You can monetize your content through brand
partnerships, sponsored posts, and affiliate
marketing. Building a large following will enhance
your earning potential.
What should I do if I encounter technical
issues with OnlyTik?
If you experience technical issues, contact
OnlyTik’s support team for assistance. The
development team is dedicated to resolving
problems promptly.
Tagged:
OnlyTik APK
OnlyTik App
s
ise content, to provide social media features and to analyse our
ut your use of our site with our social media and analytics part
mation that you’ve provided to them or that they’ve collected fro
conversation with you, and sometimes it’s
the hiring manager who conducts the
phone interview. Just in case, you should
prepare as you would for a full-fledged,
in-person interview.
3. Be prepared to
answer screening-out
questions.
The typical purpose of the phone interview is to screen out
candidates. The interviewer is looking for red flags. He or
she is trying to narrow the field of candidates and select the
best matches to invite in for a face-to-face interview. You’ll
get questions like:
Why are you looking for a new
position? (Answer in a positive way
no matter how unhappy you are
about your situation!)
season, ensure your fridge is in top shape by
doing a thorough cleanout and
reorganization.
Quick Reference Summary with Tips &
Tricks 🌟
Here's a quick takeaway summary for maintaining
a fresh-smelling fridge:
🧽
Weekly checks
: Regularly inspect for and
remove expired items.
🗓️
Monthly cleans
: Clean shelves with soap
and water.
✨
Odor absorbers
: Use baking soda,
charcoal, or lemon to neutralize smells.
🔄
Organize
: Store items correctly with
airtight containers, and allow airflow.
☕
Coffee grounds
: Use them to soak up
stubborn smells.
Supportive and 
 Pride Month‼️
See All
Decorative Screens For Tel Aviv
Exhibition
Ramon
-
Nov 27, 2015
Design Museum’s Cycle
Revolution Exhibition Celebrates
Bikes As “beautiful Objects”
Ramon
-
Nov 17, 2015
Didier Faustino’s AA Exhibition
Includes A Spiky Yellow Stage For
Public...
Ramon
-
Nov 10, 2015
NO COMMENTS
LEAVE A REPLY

★ ★ ★

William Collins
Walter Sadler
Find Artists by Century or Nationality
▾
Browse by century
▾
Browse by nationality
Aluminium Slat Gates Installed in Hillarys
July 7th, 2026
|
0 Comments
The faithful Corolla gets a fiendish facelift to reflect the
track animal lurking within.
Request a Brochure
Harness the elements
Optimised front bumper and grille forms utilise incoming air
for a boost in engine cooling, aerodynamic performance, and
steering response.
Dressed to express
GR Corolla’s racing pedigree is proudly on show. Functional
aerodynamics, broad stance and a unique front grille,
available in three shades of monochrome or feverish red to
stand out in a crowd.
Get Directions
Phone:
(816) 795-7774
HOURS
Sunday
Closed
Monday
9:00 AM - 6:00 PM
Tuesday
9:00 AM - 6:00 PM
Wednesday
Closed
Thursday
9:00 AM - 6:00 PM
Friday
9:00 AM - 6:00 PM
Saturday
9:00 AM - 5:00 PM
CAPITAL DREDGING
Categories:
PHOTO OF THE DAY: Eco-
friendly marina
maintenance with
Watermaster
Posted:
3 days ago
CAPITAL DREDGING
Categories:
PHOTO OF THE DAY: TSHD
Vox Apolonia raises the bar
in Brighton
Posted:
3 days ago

★ ★ ★

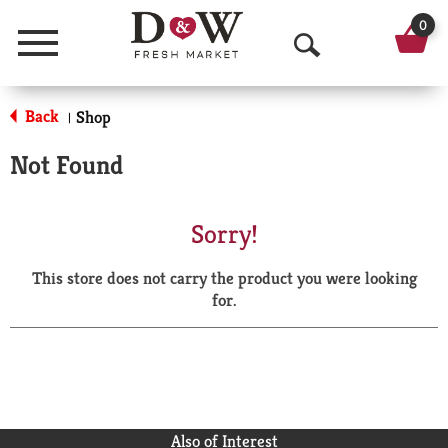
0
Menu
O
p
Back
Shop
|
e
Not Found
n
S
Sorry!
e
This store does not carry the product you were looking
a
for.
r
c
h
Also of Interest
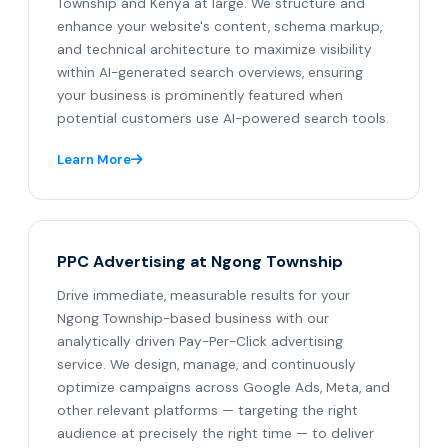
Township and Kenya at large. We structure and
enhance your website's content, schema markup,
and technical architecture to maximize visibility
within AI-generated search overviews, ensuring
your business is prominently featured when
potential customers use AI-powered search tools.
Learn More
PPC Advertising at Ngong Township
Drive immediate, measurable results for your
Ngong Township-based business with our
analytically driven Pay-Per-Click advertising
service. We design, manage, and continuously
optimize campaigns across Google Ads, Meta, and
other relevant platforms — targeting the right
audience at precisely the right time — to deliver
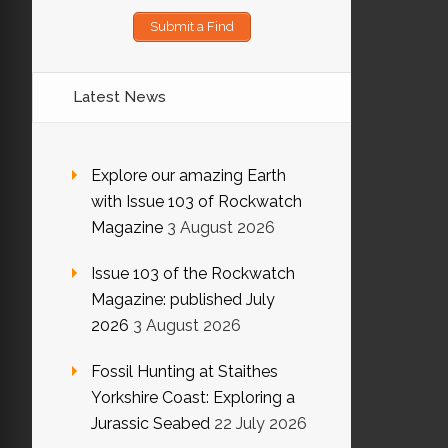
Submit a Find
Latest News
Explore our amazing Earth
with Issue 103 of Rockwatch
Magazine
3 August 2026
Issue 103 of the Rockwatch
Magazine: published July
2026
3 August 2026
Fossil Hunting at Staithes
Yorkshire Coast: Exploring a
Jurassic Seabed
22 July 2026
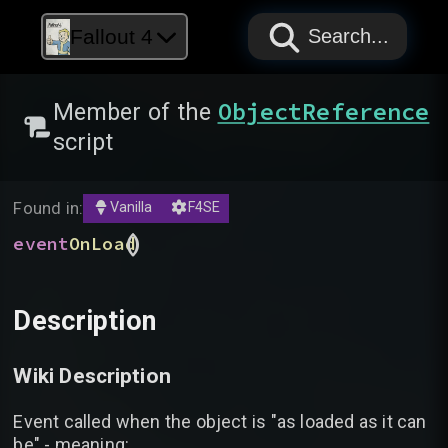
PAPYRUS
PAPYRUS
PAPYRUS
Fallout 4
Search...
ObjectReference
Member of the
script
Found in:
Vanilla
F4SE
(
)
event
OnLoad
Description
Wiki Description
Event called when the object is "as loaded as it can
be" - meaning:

★ ★ ★

- Prompt -
Count the lines in the material above that contain the word "Find". Reply with the number alone.

- Answer space -
2